MenKopUKM Tegaskan Perlunya Perluasan dan Kemudahan Akses Pembiayaan bagi UMKM

Awalnya perbankan belum mau membiayai petani kecil, tetapi ketika disuntikkan dana bergulir ke koperasi untuk memperkuat permodalannya kemudian koperasi memberikan dana tunai ke petani sehingga mereka bisa berproduksi memasok ke pasar, bank baru mau masuk untuk memperkuat pembiayaan.

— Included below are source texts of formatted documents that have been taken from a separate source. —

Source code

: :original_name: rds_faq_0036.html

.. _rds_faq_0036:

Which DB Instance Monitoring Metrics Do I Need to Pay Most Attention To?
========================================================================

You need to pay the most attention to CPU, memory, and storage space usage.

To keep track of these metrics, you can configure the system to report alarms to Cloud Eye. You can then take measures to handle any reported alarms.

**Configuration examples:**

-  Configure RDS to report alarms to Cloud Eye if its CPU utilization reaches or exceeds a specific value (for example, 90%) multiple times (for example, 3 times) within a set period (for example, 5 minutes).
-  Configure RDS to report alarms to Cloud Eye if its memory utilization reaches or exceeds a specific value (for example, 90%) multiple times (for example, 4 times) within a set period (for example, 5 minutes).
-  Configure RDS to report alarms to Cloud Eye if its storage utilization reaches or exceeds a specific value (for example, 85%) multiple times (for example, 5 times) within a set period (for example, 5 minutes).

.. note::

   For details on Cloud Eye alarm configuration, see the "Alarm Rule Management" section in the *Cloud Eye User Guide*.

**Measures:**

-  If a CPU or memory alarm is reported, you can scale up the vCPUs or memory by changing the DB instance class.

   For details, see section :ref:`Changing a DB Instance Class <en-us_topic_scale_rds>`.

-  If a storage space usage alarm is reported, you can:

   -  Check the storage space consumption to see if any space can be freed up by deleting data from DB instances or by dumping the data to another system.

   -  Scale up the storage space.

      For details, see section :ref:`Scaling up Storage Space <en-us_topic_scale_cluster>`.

“Ini yang saya maksud. Selain soal penjaminan, asuransi, ekosistem seperti ini yang harus kita bangun. Yang awalnya dibeli tengkulak sekarang dibeli oleh koperasi, petani menjadi terencana produksi karena sesuai permintaan pasar, sehingga tak mungkin produk petani tak dibeli. Menciptakan kesejahteraan bagi petani dan produk ke industri,” kata MenKopUKM.

Ia mengungkapkan, umumnya ada tiga hal yang menyebabkan UMKM sulit mengakses kredit perbankan dan non perbankan. Pertama, tidak memiliki agunan. Dalam 2 tahun terakhir, alasan terbesar ditolaknya kredit UMKM karena tidak ada agunan pada kredit bank sebesar 59,62 persen dan pada kredit fintech/non bank sebesar 46,43 persen (Bank Indonesia, 2022).

Kedua, suku bunga kredit yang masih tinggi, yakni per tahun 2021 mencapai sebesar 8,59 persen. Sementara negara-negara ASEAN lainnya, seperti Malaysia hanya 3,45 persen dan Singapura 5,42 persen.

“Ketiga, banyak UMKM terkendala Status SLIK (Sistem Layanan Informasi Keuangan). Prediksi Bappenas tahun 2024 kredit usaha perbankan hanya mencapai 24 persen, salah satunya disebabkan tidak lolos SLIK,” ujarnya.